In the data below, find the line with "left hip: (468, 694)" and output it along with every later line, exactly, but not the pictures.

[Human pose keypoint data]
····················

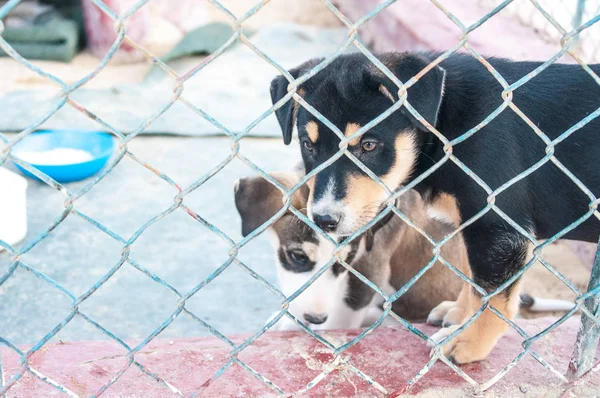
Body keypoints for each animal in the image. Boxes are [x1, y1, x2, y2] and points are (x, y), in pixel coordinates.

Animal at [272, 52, 600, 364]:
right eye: (308, 145)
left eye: (368, 145)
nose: (323, 220)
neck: (445, 124)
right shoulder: (472, 226)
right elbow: (471, 278)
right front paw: (459, 315)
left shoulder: (498, 229)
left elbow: (492, 294)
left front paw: (467, 342)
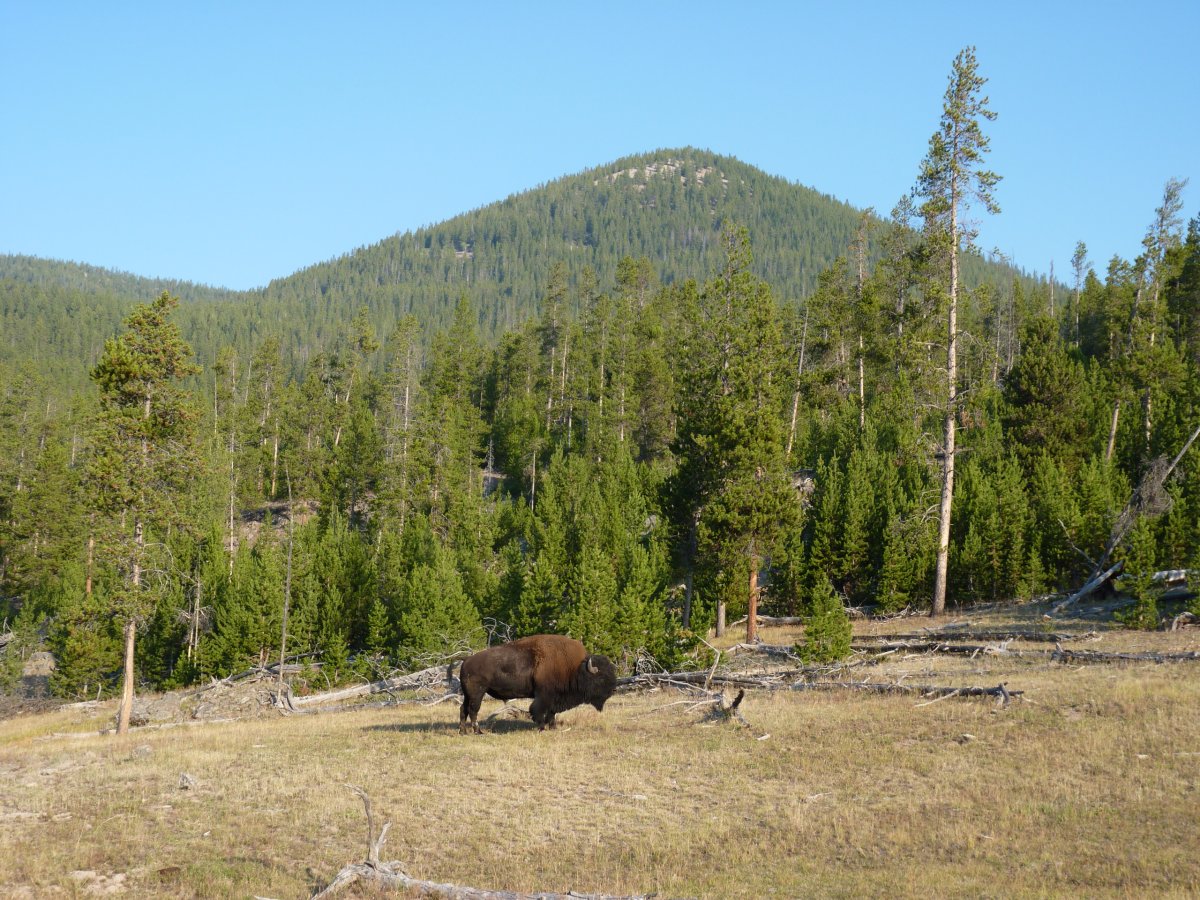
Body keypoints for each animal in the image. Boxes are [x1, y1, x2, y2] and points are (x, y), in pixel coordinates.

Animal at [453, 634, 617, 734]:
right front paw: (542, 727)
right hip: (477, 693)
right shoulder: (544, 696)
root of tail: (466, 660)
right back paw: (478, 731)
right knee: (473, 710)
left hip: (468, 694)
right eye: (601, 678)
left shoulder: (555, 698)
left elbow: (552, 713)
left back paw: (463, 732)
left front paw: (553, 727)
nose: (613, 690)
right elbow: (538, 711)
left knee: (463, 709)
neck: (576, 669)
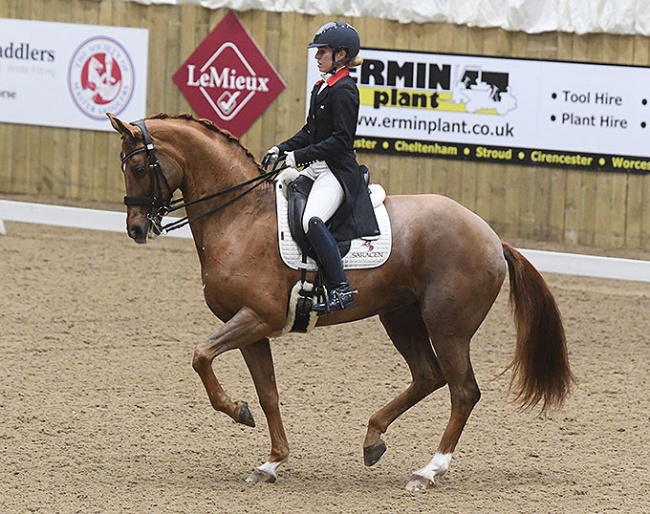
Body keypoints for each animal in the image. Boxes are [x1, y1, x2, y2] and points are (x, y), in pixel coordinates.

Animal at [107, 113, 572, 492]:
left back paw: (428, 471)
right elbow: (268, 393)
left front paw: (238, 412)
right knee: (428, 376)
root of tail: (491, 236)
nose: (136, 229)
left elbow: (201, 356)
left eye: (138, 167)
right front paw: (271, 463)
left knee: (462, 392)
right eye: (124, 165)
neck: (241, 216)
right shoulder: (253, 328)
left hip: (448, 327)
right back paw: (373, 439)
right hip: (399, 316)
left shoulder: (256, 318)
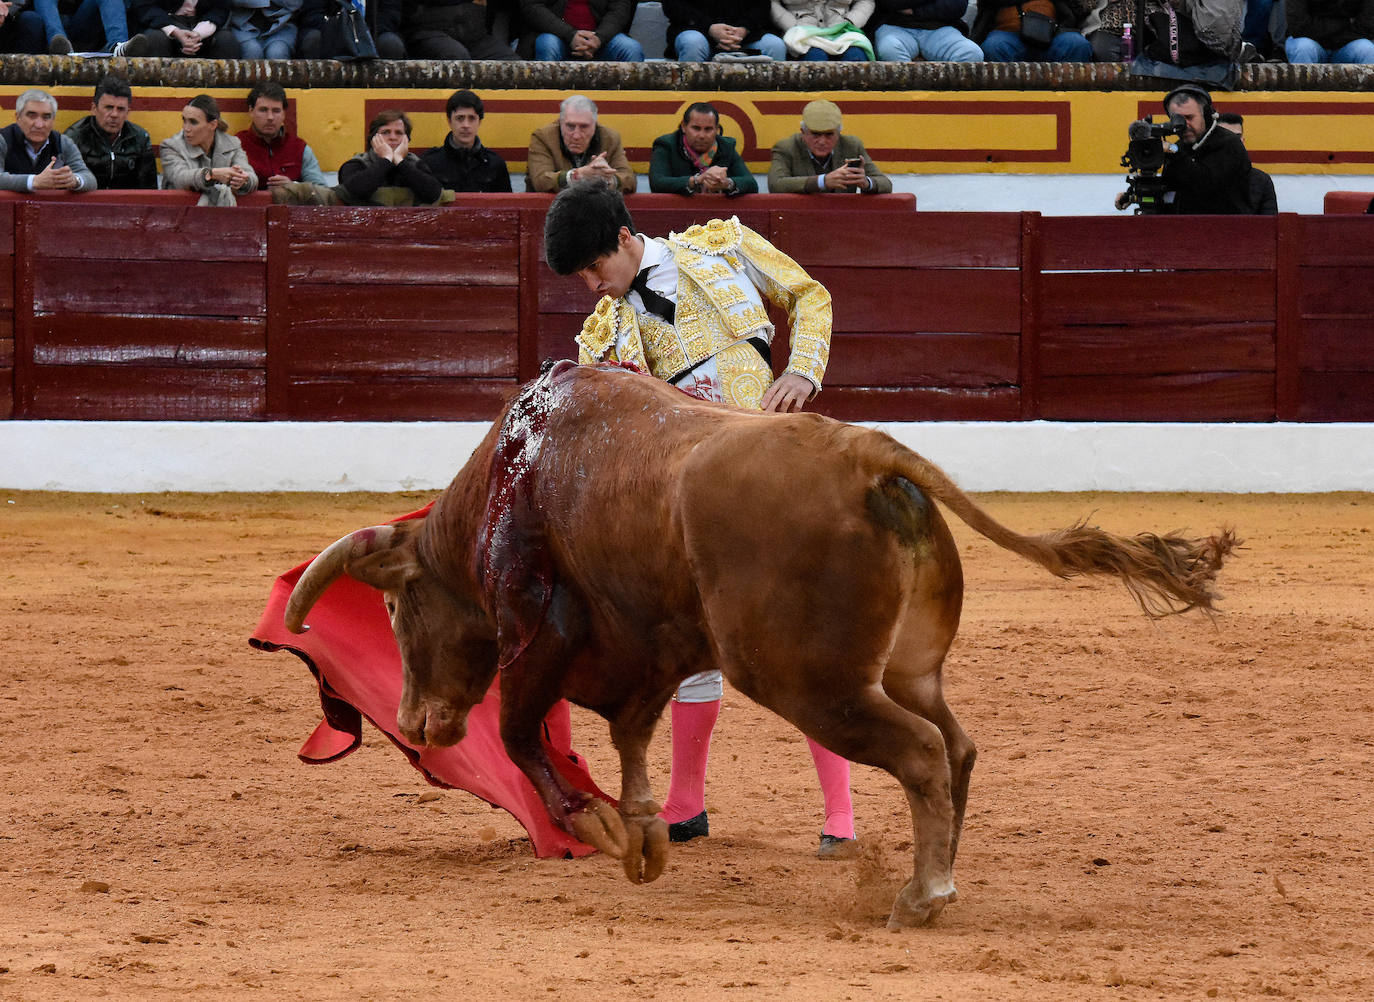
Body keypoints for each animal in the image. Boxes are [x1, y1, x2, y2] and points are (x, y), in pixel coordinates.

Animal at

····················

### Solution to this exercise
left hip: (468, 694)
right eye: (601, 678)
left shoulder: (555, 698)
left elbow: (552, 713)
left back paw: (463, 732)
left front paw: (553, 727)
nose: (613, 690)
right elbow: (538, 711)
left knee: (463, 709)
neck: (576, 669)
Body keypoints for each animal in the image. Boxes are [x1, y1, x2, y2] and points are (x, y), in pixel coordinates.

Animal at [107, 113, 572, 492]:
left back paw: (428, 471)
right elbow: (268, 393)
left front paw: (238, 412)
right knee: (428, 376)
root of tail: (491, 236)
nose: (136, 229)
left elbow: (201, 356)
left eye: (138, 167)
right front paw: (271, 463)
left knee: (462, 392)
right eye: (124, 165)
neck: (241, 216)
right shoulder: (253, 328)
left hip: (448, 327)
right back paw: (373, 439)
right hip: (399, 316)
left shoulder: (256, 318)
Body keypoints for each animal in the image. Boxes are [x1, y1, x2, y2] and points are (x, y), in pixel coordinates.

Animal at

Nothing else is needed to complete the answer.